Kamis, 03 Juli 2014

Kenapa Saya #AkhirnyaMilihJokowi

Pilpres 2014 adalah sesuatu yang sangat istimewa bagi saya. Kalau di Pilpres-pilpres sebelumnya saya golput (yaiyalah, usia saya belum mencukupi), kali ini saya memantapkan hati untuk memilih. Ini adalah titik awal saya sebagai seorang anak bangsa untuk menentukan nasib negeri tercinta lima tahun ke depan.
Dua pasangan telah tersedia, dua kandidat yang paling menjadi sorotan. Prabowo & Jokowi. Pada awalnya, ketika capres-capres mulai muncul dari partai-partai yang mengusung jagoannya masing-masing, saya masih agak kebingungan untuk menentukan pilihan. Tapi feeling saya mengatakan bahwa nama-nama itu pasti akan segera berguguran seiring berjalannya waktu dan rasionalitas partai-partai itu. Dan benar saja, hingga kini hanya menyisakan dua nama. Prabowo & Jokowi.
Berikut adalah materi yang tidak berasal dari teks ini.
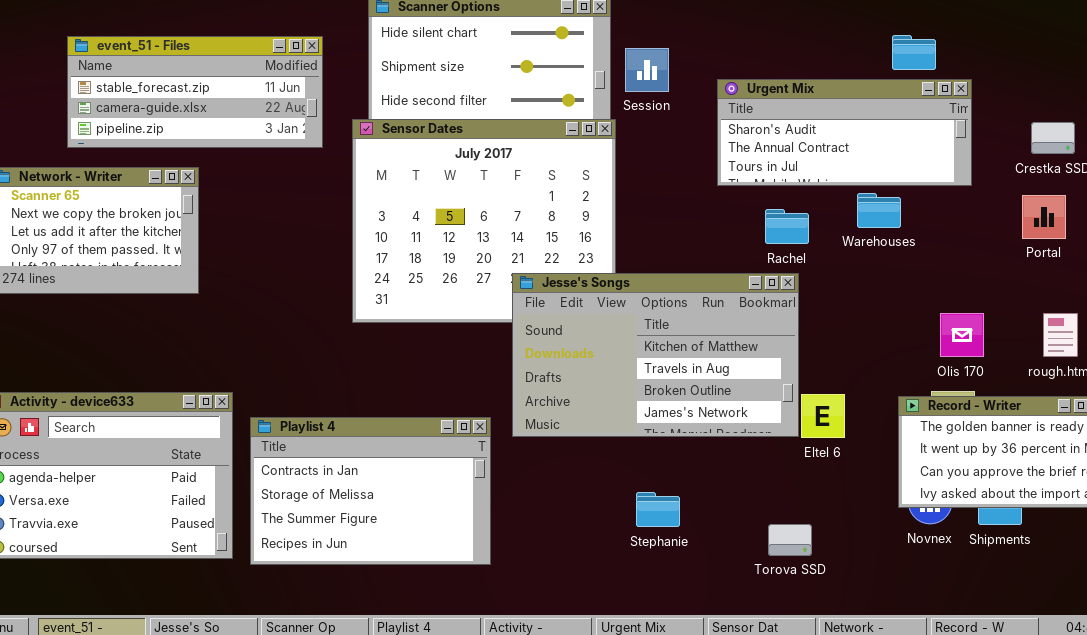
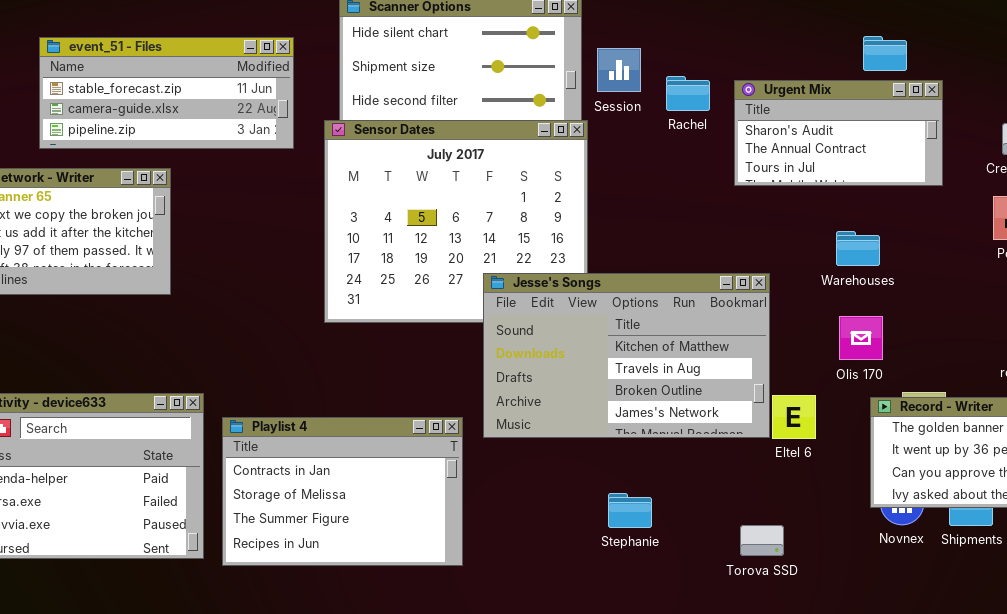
Urgent Mix: [717,79,972,186] -> [734,80,943,186], resized
Warehouses: [857,193,901,228] -> [836,231,880,266], moved
Rachel: [765,209,809,244] -> [666,76,710,111], moved
Olis 170: [940,313,984,357] -> [839,316,883,360], moved

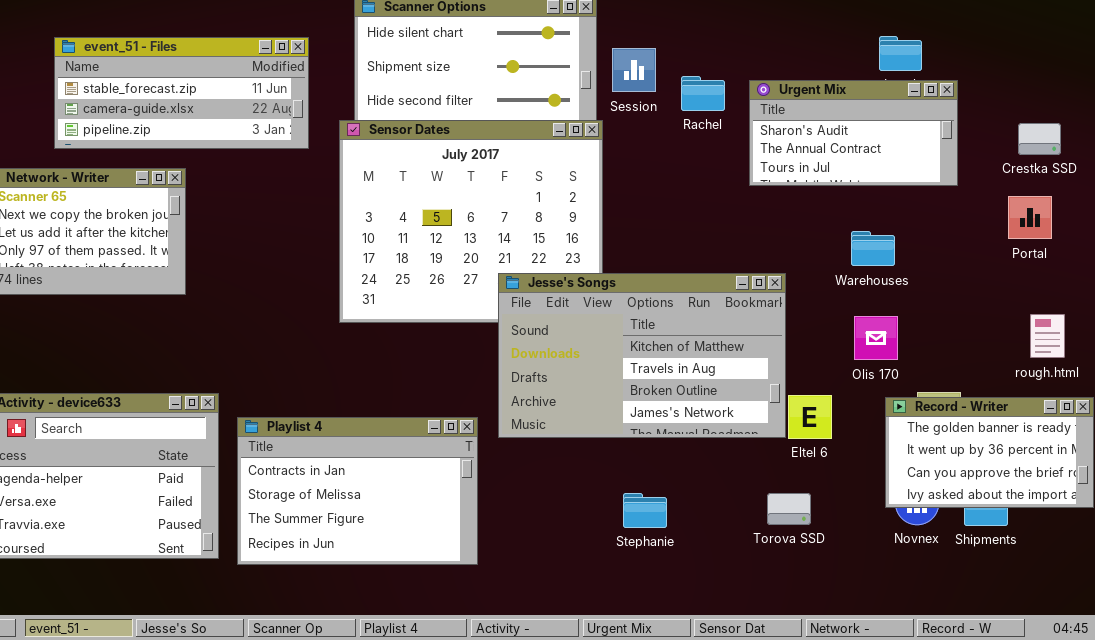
Torova SSD: [740,525,784,556] -> [767,493,811,525], moved

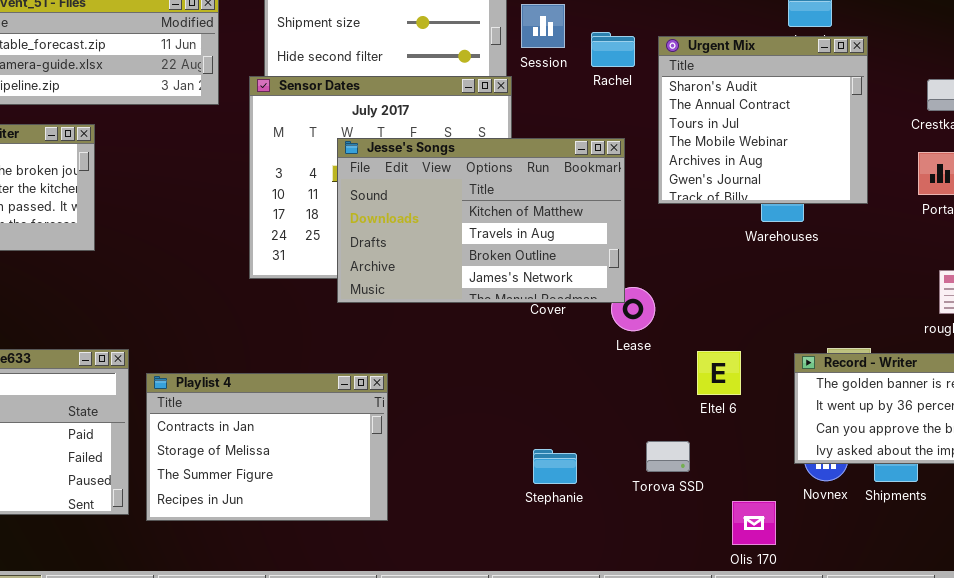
Urgent Mix: [749,80,958,186] -> [658,36,868,204], resized
Jesse's Songs: [498,273,786,438] -> [337,138,625,303], moved
Olis 170: [854,316,898,360] -> [732,501,776,545], moved
Torova SSD: [767,493,811,525] -> [646,441,690,472], moved

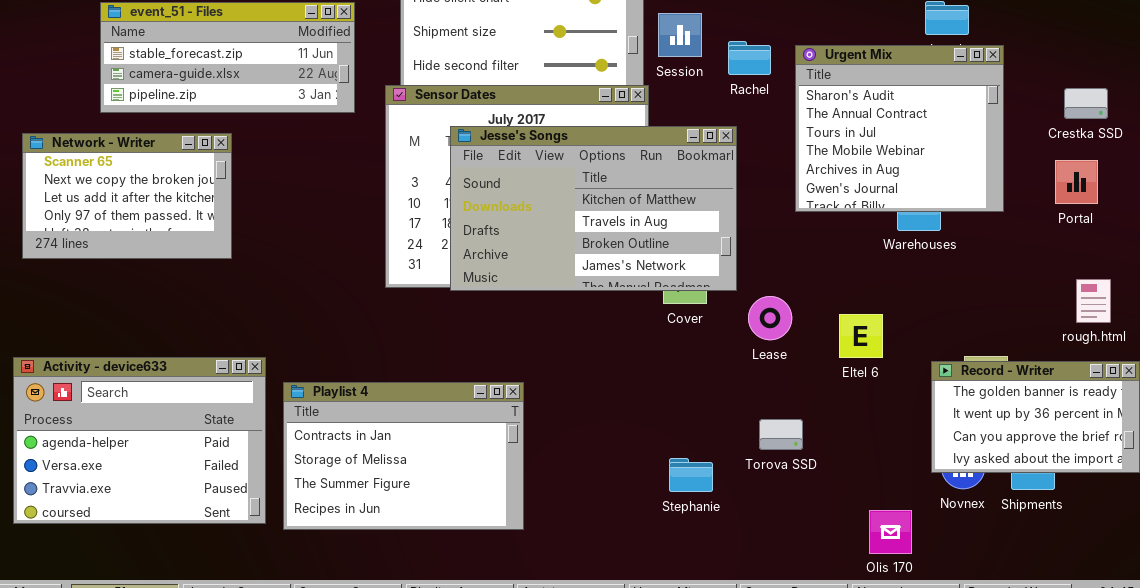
Jesse's Songs: [337,138,625,303] -> [450,126,737,291], moved
Eltel 6: [697,351,741,395] -> [839,314,883,358], moved
Torova SSD: [646,441,690,472] -> [759,419,803,450], moved

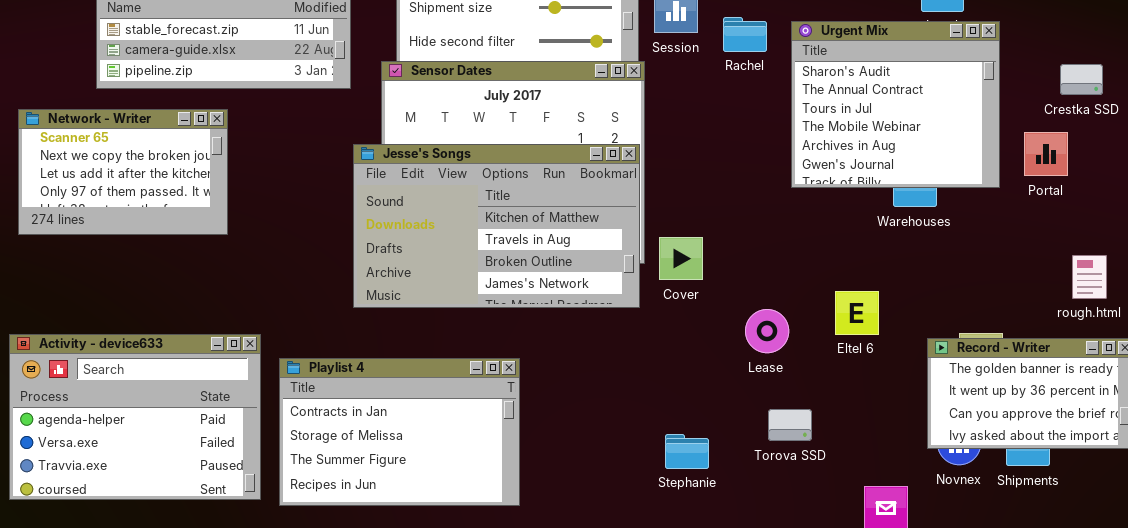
Jesse's Songs: [450,126,737,291] -> [353,144,640,308], moved
Portal: [1055,160,1098,204] -> [1024,132,1068,176], moved
Lease: [748,296,792,340] -> [745,309,789,353], moved
Torova SSD: [759,419,803,450] -> [768,409,812,441], moved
Dalam tulisan ini saya mencoba menggunakan perspektif saya sebagai masyarakat dan mahasiswa. Ketika melihat Prabowo Vs Jokowi saya langsung berasumsi ini sudah pasti settingan Amerika. Tokoh Prabowo sengaja dibuat culas, antagonis, dan cenderung negatif. Sedangkan Jokowi dibuat begitu bersahaja, tokoh baik yang selalu mengalami ujian berupa fitnah-fitnah yang sudah diatur dengan sengaja untuk memberikan pembeda dengan Prabowo. Entah karena terlalu sering menonton film-film Hollywood tentang politik konspirasi, atau karena alur pemikiran saya sebegitu tendensiusnya mengarah kesana. Pokoknya, saya melihat ada setting besar yang mengatur pilpres memang akan berjalan sedramatis ini, antara Si Jahat Vs Si Baik.

Tapi lama-lama saya muak juga dengan cara pandang tersebut. Saya ikuti alurnya dan akhirnya menetapkan pilihan. Tanpa mengurangi rasa hormat saya pada capres yang satunya, saya memilih untuk mempercayakan suara ini untuk seseorang yang memang bekerja untuk mengabdi bukan karena ambisi, yang bersahaja untuk memberi contoh bukan yang berkoar karena emosional, yang memanusiakan manusia untuk kesejahteraan bersama bukan yang menghina bangsanya sendiri, yang menyelesaikan masalah dengan dialog dan kepala dingin bukan yang marah-marah lalu melempar sesuatu.

Ya! Jokowi adalah harapan. Indonesia butuh pemimpin yang menjunjung pluralisme untuk menjadikan keberagaman adalah kekuatan dan keindahan, bukan yang memiliki sudut pandang sempit bahwa Indonesia harus kembali mengaung dan memberantas apapun yang menjadi hambatan. Jokowi memberikan contoh nyata dari ketegasan dengan kebijakan-kebijakannya yang konsekuen, bukan yang sekedar intonasi dan mimik wajah garang (tegas apa buas?). Jokowi adalah antitesa dan pemimpin-pemimpin sebelumnya yang memilih menjadi diri sendiri, ketika yang satunya sibuk mencari persamaan dengan tokoh-tokoh tertentu dan pada akhirnya hanya menjadi prototype saja. Kasihan.

Ketika saya Akhirnya Milih Jokowi saya yakin ini bukanlah pilihan seorang minoritas, masyarakat awam atau pun mahasiswa bau kencur, karena orang-orang idealis semacam JRX SID, Pandji, Jflow, Butet Kartaradjasa, hingga artis seperti Cinta Laura juga memberikan dukungannya untuk Jokowi, saya yakin ini adalah suara rakyat Indonesia. Coba pikirkan betapa asiknya kita bersama orang-orang kritis itu nanti bisa mengawal dan mengkritisi presiden yang kita pilih sendiri dengan hati, dan pemerintahan serta birokrasi yang ada nanti bukanlah musuh masyarakat yang mempersulit yang mudah dan memahalkan yang murah. Bayangkan betapa damainya negeri ketika pemimpinnya adalah wajah kita sendiri, betapa nikmatnya hidup dengan pemimpin yang memanusiakan manusia, dan betapa bahaginya kita hidup dengan pemimpin yang memberikan harapan serta kerja nyata bukan menebar ketakutan dan retorika belaka. Wahai rakyat Indonesia bukalah mata hati dan pikiran, buang jauh-jauh fanatisme buta dan pemikiran sempit. Mikir!